The deal includes three producers who, in a first for the UK, will export pig trotters
The deal includes three producers who, in a first for the UK, will export pig trotters

A new export deal with China will bring a £200 million boost to the UK food industry and support 1,500 jobs, farming minister George Eustice has announced.

Taking advantage of the growing demand for British food and drink in China, seven new businesses in England and Northern Ireland have secured access to export pork.

This includes three producers who, in a first for the UK, will export pig trotters.

The new agreements will support around 1,500 jobs across the country. It comes after it was revealed this week UK food and drink exports reached £10 billion for the first half of 2017.

Mr Eustice said: "China is a hugely important market for our world-class food industry and by opening up access even further, more UK businesses can take advantage of the growing appetite for our food and drink.

"British food is produced to the very best standards of welfare, quality and safety and this growth in exports to China is creating more jobs and opportunities for our premium pork producers who can guarantee quality from farm to fork."



Demand for British

Demand for British food and drink is growing in China, with the total value of exports rising by a third to £438m in 2016.

In particular, demand for UK pork has doubled in terms of value over the last three years. Nine producers already export to China and generated £43m last year.

The new agreements include approval to export from five sites in Suffolk, Lincolnshire, Derbyshire, County Antrim and County Tyrone – meaning Northern Ireland will take advantage of this export success story for the first time.

The announcement follows a new export deal worth £34 million that will soon see UK beef on dinner plates and restaurant menus across the Philippines.

'Major boost'

Northern Ireland’s Chief Veterinary Officer, Robert Huey thanked Defra for securing access.



He said: "This is very welcome news for the Northern Ireland pig sector and for our wider agri-food industry and I look forward to the commencement of exports to China. The deal represents a major boost worth in excess of £10m for the local pork industry.

"This follows concerted effort by Defra supported by the government and industry in Northern Ireland. By recommending approval, the Chinese authorities have recognised the rigorous standards Northern Ireland has in place to produce our high-quality, safe and wholesome pork.

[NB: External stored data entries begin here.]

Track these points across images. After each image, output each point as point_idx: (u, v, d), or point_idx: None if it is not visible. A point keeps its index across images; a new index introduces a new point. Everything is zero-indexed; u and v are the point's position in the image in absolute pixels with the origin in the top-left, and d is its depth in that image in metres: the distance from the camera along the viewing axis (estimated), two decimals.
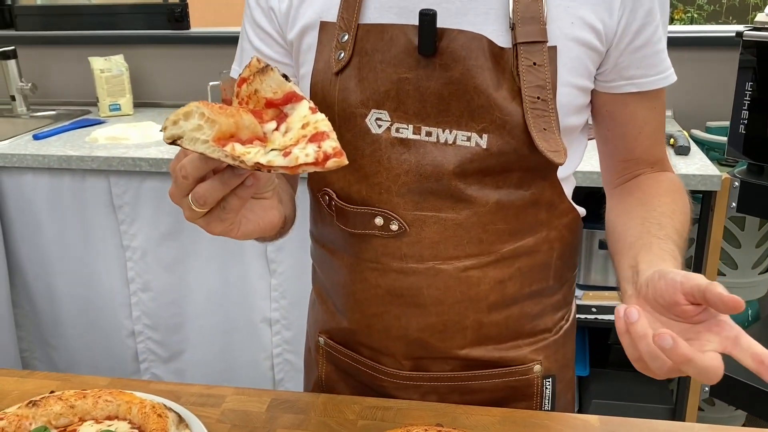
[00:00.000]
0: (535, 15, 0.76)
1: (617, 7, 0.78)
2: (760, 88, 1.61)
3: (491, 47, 0.76)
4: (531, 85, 0.76)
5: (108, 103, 2.36)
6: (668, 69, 0.84)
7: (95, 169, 1.92)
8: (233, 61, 0.98)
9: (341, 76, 0.80)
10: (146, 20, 2.50)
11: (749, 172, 1.70)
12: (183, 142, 0.58)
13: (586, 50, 0.78)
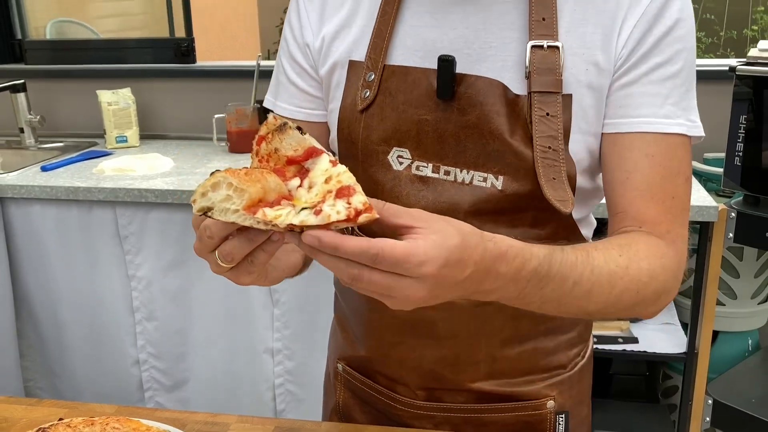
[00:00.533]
0: (551, 66, 0.77)
1: (623, 41, 0.79)
2: (754, 121, 1.64)
3: (506, 94, 0.79)
4: (543, 135, 0.78)
5: (115, 135, 2.40)
6: (660, 116, 0.79)
7: (102, 200, 1.95)
8: (238, 94, 1.01)
9: (366, 113, 0.83)
10: (154, 54, 2.56)
11: (746, 203, 1.73)
12: (214, 214, 0.58)
13: (601, 95, 0.80)
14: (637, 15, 0.78)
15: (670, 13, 0.78)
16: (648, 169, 0.79)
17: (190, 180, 1.99)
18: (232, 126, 2.31)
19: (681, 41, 0.79)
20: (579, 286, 0.72)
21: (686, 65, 0.80)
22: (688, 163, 0.82)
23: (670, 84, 0.79)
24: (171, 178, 2.02)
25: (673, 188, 0.80)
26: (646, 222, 0.80)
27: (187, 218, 1.94)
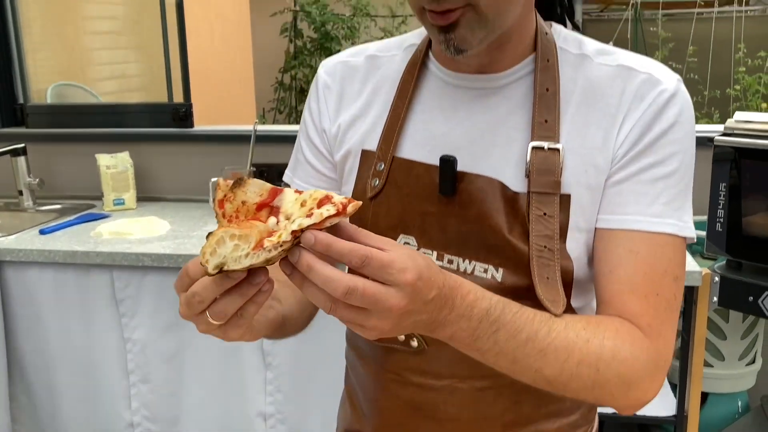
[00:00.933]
0: (551, 167, 0.80)
1: (620, 141, 0.81)
2: (734, 189, 1.70)
3: (505, 192, 0.82)
4: (539, 234, 0.80)
5: (112, 197, 2.45)
6: (646, 214, 0.80)
7: (99, 264, 1.99)
8: (234, 157, 1.06)
9: (375, 201, 0.87)
10: (152, 119, 2.62)
11: (729, 267, 1.77)
12: (228, 267, 0.61)
13: (599, 194, 0.82)
14: (635, 117, 0.80)
15: (666, 116, 0.80)
16: (631, 265, 0.80)
17: (186, 244, 2.03)
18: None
19: (676, 144, 0.80)
20: (533, 343, 0.73)
21: (681, 167, 0.81)
22: (678, 263, 0.82)
23: (661, 184, 0.80)
24: (167, 241, 2.06)
25: (658, 286, 0.80)
26: (627, 314, 0.80)
27: None
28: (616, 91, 0.82)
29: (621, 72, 0.83)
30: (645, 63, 0.84)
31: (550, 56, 0.84)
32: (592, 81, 0.83)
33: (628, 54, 0.86)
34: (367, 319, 0.64)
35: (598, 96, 0.83)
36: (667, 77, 0.83)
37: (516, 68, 0.86)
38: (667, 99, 0.80)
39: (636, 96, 0.81)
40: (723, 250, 1.77)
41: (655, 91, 0.81)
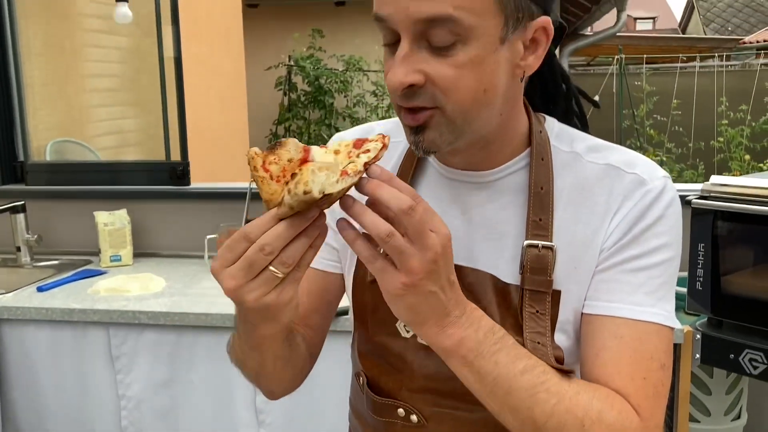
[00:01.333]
0: (544, 266, 0.83)
1: (608, 235, 0.84)
2: (712, 250, 1.77)
3: (497, 285, 0.85)
4: (532, 330, 0.83)
5: (109, 254, 2.49)
6: (627, 302, 0.82)
7: (96, 321, 2.02)
8: (230, 214, 1.09)
9: (375, 285, 0.87)
10: (150, 177, 2.69)
11: (710, 325, 1.83)
12: (326, 190, 0.67)
13: (586, 288, 0.85)
14: (624, 212, 0.83)
15: (653, 212, 0.83)
16: (616, 349, 0.81)
17: (182, 301, 2.07)
18: None
19: (662, 237, 0.82)
20: (529, 375, 0.75)
21: (666, 260, 0.83)
22: (664, 351, 0.83)
23: (644, 275, 0.82)
24: (164, 299, 2.10)
25: (645, 371, 0.80)
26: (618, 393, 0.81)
27: (177, 338, 2.01)
28: (605, 191, 0.85)
29: (609, 171, 0.85)
30: (633, 162, 0.86)
31: (545, 155, 0.87)
32: (582, 180, 0.86)
33: (617, 151, 0.88)
34: (390, 271, 0.70)
35: (587, 194, 0.86)
36: (654, 177, 0.85)
37: (506, 165, 0.88)
38: (653, 198, 0.83)
39: (624, 197, 0.84)
40: (704, 308, 1.82)
41: (641, 191, 0.84)
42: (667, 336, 0.83)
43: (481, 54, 0.75)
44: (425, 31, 0.74)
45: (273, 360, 0.88)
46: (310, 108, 6.76)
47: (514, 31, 0.77)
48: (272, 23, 7.43)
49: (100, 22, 3.60)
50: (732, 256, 1.79)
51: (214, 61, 4.89)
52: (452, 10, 0.72)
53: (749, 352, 1.69)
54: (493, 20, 0.75)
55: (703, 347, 1.79)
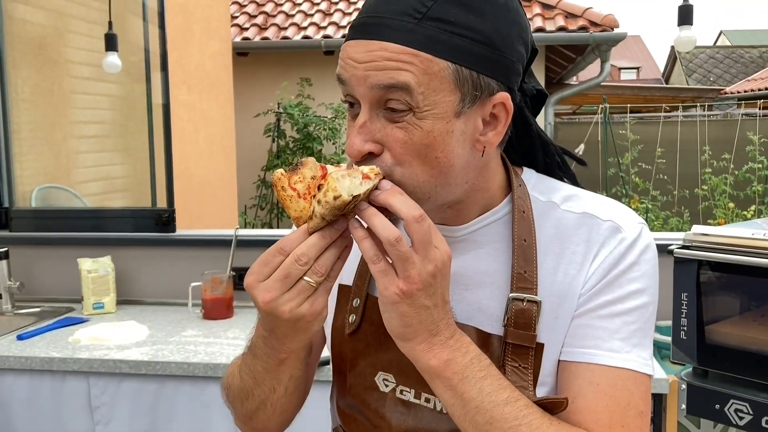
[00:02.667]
0: (528, 321, 0.83)
1: (584, 282, 0.84)
2: (695, 299, 1.77)
3: (479, 336, 0.84)
4: (515, 384, 0.81)
5: (92, 301, 2.47)
6: (602, 348, 0.82)
7: (76, 370, 1.99)
8: (215, 261, 1.10)
9: (353, 337, 0.91)
10: (135, 224, 2.68)
11: (695, 374, 1.82)
12: (353, 193, 0.72)
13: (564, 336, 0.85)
14: (600, 259, 0.84)
15: (627, 259, 0.83)
16: (592, 396, 0.81)
17: (164, 350, 2.05)
18: (207, 293, 2.40)
19: (636, 282, 0.83)
20: (511, 407, 0.75)
21: (640, 305, 0.83)
22: (641, 397, 0.82)
23: (619, 321, 0.82)
24: (146, 348, 2.07)
25: (622, 418, 0.80)
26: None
27: (158, 387, 1.98)
28: (582, 239, 0.85)
29: (585, 220, 0.86)
30: (608, 210, 0.87)
31: (525, 208, 0.87)
32: (559, 228, 0.87)
33: (593, 199, 0.89)
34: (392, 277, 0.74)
35: (566, 243, 0.86)
36: (629, 224, 0.86)
37: (478, 219, 0.88)
38: (628, 245, 0.84)
39: (601, 244, 0.85)
40: (689, 358, 1.82)
41: (617, 238, 0.84)
42: (644, 383, 0.83)
43: (437, 127, 0.76)
44: (383, 97, 0.76)
45: (287, 381, 0.89)
46: (298, 154, 6.80)
47: (471, 107, 0.78)
48: (262, 71, 7.52)
49: (90, 69, 3.63)
50: (715, 306, 1.79)
51: (203, 107, 4.93)
52: (410, 81, 0.75)
53: (735, 402, 1.68)
54: (449, 96, 0.76)
55: (689, 397, 1.77)
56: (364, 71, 0.76)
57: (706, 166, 6.93)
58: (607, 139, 7.43)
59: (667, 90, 13.85)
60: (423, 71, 0.75)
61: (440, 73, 0.75)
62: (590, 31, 7.06)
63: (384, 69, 0.75)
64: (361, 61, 0.76)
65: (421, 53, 0.74)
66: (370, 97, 0.77)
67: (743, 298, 1.80)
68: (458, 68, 0.76)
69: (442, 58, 0.75)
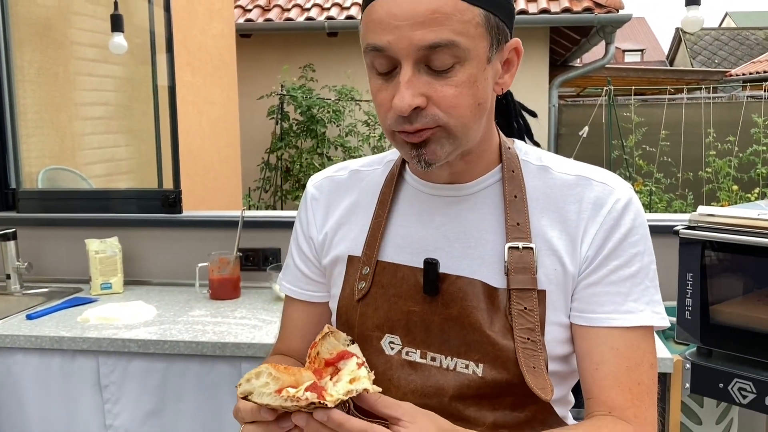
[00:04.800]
0: (527, 265, 0.89)
1: (586, 248, 0.90)
2: (700, 279, 1.78)
3: (485, 289, 0.89)
4: (522, 327, 0.87)
5: (100, 282, 2.49)
6: (620, 312, 0.89)
7: (86, 349, 2.01)
8: (221, 242, 1.15)
9: (362, 303, 0.95)
10: (142, 205, 2.70)
11: (699, 354, 1.83)
12: (253, 397, 0.72)
13: (567, 293, 0.91)
14: (596, 225, 0.90)
15: (624, 222, 0.90)
16: (613, 361, 0.89)
17: (171, 330, 2.06)
18: (215, 274, 2.41)
19: (636, 246, 0.91)
20: None
21: (643, 266, 0.91)
22: (651, 351, 0.92)
23: (629, 283, 0.90)
24: (154, 327, 2.09)
25: (638, 376, 0.89)
26: (615, 408, 0.88)
27: (167, 367, 2.00)
28: (576, 198, 0.92)
29: (580, 181, 0.93)
30: (600, 174, 0.94)
31: (515, 167, 0.94)
32: (554, 188, 0.93)
33: (584, 165, 0.96)
34: None
35: (560, 202, 0.92)
36: (621, 187, 0.93)
37: (482, 178, 0.95)
38: (623, 207, 0.91)
39: (595, 204, 0.91)
40: (693, 337, 1.83)
41: (611, 199, 0.91)
42: (652, 334, 0.92)
43: (475, 73, 0.82)
44: (426, 57, 0.80)
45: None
46: (302, 137, 6.79)
47: (496, 52, 0.85)
48: (265, 53, 7.50)
49: (95, 51, 3.62)
50: (720, 286, 1.80)
51: (206, 90, 4.92)
52: (454, 36, 0.78)
53: (738, 381, 1.70)
54: (482, 42, 0.82)
55: (693, 376, 1.79)
56: (409, 27, 0.78)
57: (711, 149, 6.91)
58: (611, 122, 7.40)
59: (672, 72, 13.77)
60: (462, 21, 0.79)
61: (475, 20, 0.80)
62: (595, 12, 7.02)
63: (430, 25, 0.78)
64: (402, 14, 0.78)
65: (460, 2, 0.79)
66: (414, 55, 0.80)
67: (748, 278, 1.81)
68: (488, 14, 0.81)
69: (476, 5, 0.80)
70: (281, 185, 6.94)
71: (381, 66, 0.83)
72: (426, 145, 0.84)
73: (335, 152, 6.83)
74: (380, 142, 6.69)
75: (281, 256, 2.59)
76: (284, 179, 6.95)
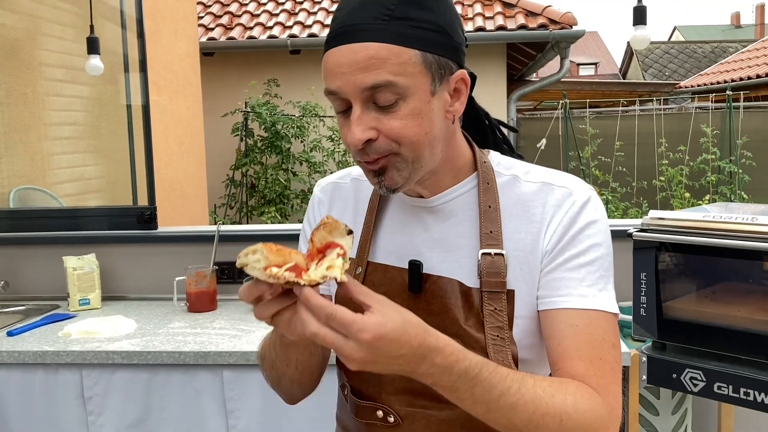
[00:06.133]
0: (497, 270, 0.99)
1: (547, 241, 1.00)
2: (653, 278, 1.92)
3: (462, 288, 1.01)
4: (492, 325, 0.99)
5: (78, 298, 2.53)
6: (574, 295, 0.97)
7: (69, 363, 2.06)
8: (197, 257, 1.25)
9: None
10: (117, 222, 2.75)
11: (654, 348, 1.97)
12: (247, 269, 0.83)
13: (533, 287, 1.01)
14: (557, 221, 1.00)
15: (581, 218, 1.01)
16: (573, 336, 0.96)
17: (154, 341, 2.13)
18: (192, 287, 2.48)
19: (592, 238, 0.99)
20: (505, 398, 0.87)
21: (599, 257, 0.99)
22: (613, 333, 0.98)
23: (584, 271, 0.99)
24: (136, 339, 2.15)
25: (600, 351, 0.96)
26: (577, 376, 0.95)
27: (150, 377, 2.07)
28: (540, 203, 1.03)
29: (543, 187, 1.04)
30: (562, 179, 1.05)
31: (490, 180, 1.05)
32: (521, 196, 1.04)
33: (549, 171, 1.07)
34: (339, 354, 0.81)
35: (526, 207, 1.03)
36: (580, 189, 1.03)
37: (451, 190, 1.06)
38: (580, 206, 1.01)
39: (556, 206, 1.02)
40: (649, 333, 1.97)
41: (570, 200, 1.02)
42: (612, 320, 0.99)
43: (418, 106, 0.93)
44: (371, 95, 0.92)
45: (295, 362, 1.04)
46: (267, 153, 6.86)
47: (440, 85, 0.95)
48: (228, 71, 7.56)
49: (63, 72, 3.66)
50: (672, 284, 1.94)
51: (172, 108, 4.97)
52: (391, 76, 0.90)
53: (690, 371, 1.84)
54: (423, 78, 0.93)
55: (649, 369, 1.92)
56: (352, 73, 0.91)
57: (663, 158, 7.18)
58: (567, 134, 7.65)
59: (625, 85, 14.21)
60: (398, 63, 0.90)
61: (411, 60, 0.91)
62: (550, 28, 7.26)
63: (368, 69, 0.90)
64: (346, 63, 0.91)
65: (395, 47, 0.90)
66: (360, 96, 0.92)
67: (697, 276, 1.95)
68: (424, 54, 0.92)
69: (411, 47, 0.91)
70: (247, 201, 6.99)
71: (338, 106, 0.96)
72: (384, 172, 0.96)
73: (300, 168, 6.91)
74: (345, 157, 6.79)
75: None
76: (249, 195, 7.00)
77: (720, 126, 7.54)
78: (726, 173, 7.25)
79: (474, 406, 0.88)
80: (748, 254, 1.78)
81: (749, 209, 2.00)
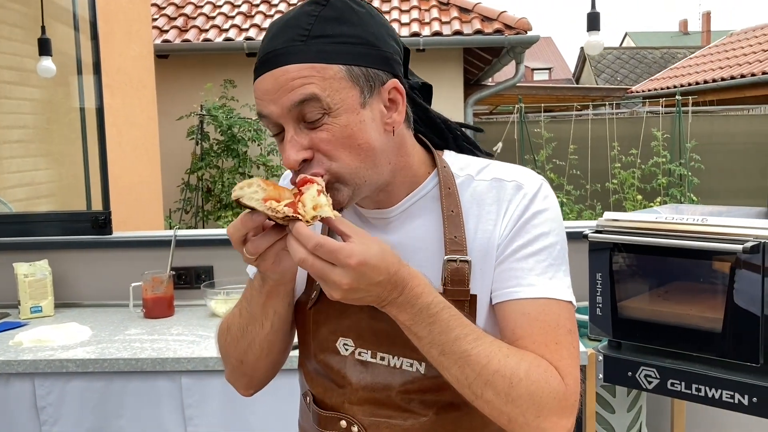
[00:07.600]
0: (462, 278, 0.98)
1: (500, 236, 0.99)
2: (608, 278, 1.97)
3: None
4: None
5: (30, 305, 2.47)
6: (523, 285, 0.96)
7: (21, 372, 2.01)
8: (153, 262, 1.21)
9: (314, 309, 1.05)
10: (70, 227, 2.69)
11: (610, 347, 2.01)
12: (243, 200, 0.85)
13: (492, 282, 1.00)
14: (509, 215, 0.99)
15: (530, 209, 0.99)
16: (527, 325, 0.96)
17: (110, 348, 2.09)
18: (148, 293, 2.44)
19: (540, 227, 0.98)
20: (459, 343, 0.88)
21: (548, 246, 0.98)
22: (568, 318, 0.97)
23: (532, 260, 0.97)
24: (91, 347, 2.11)
25: (555, 336, 0.95)
26: None
27: (106, 385, 2.03)
28: (493, 200, 1.02)
29: (495, 184, 1.03)
30: (512, 173, 1.04)
31: (451, 185, 1.04)
32: (475, 195, 1.03)
33: (501, 166, 1.06)
34: (323, 284, 0.85)
35: (481, 206, 1.02)
36: (530, 181, 1.02)
37: (408, 198, 1.04)
38: (531, 197, 1.00)
39: (508, 201, 1.01)
40: (604, 332, 2.01)
41: (521, 193, 1.01)
42: (567, 308, 0.99)
43: (348, 118, 0.93)
44: (299, 114, 0.92)
45: (273, 316, 1.03)
46: (223, 156, 6.79)
47: (370, 96, 0.94)
48: (183, 73, 7.47)
49: (11, 74, 3.57)
50: (626, 284, 1.99)
51: (126, 111, 4.88)
52: (316, 91, 0.90)
53: (644, 369, 1.88)
54: (350, 92, 0.93)
55: (606, 367, 1.96)
56: (277, 97, 0.91)
57: (616, 161, 7.35)
58: (523, 138, 7.76)
59: (578, 90, 14.48)
60: (323, 78, 0.90)
61: (336, 75, 0.91)
62: (505, 34, 7.36)
63: (292, 89, 0.90)
64: (272, 89, 0.92)
65: (316, 64, 0.91)
66: (289, 116, 0.92)
67: (650, 276, 2.00)
68: (349, 68, 0.92)
69: (333, 63, 0.91)
70: (202, 206, 6.91)
71: (272, 129, 0.96)
72: (327, 190, 0.94)
73: (257, 171, 6.85)
74: None
75: (214, 274, 2.64)
76: (205, 200, 6.92)
77: (670, 130, 7.75)
78: (676, 176, 7.45)
79: (430, 348, 0.89)
80: (698, 254, 1.83)
81: (698, 210, 2.06)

"We place a clear emphasis on traceability at the heart of our production and processing and recognise that a joined up, safe and efficient food supply is essential."

The government has previously said that it is committed to driving exports for UK produce.

China is one of the key markets in the International Action Plan for Food and Drink, which will see Government and industry working together to boost food and drink exports over the next five years.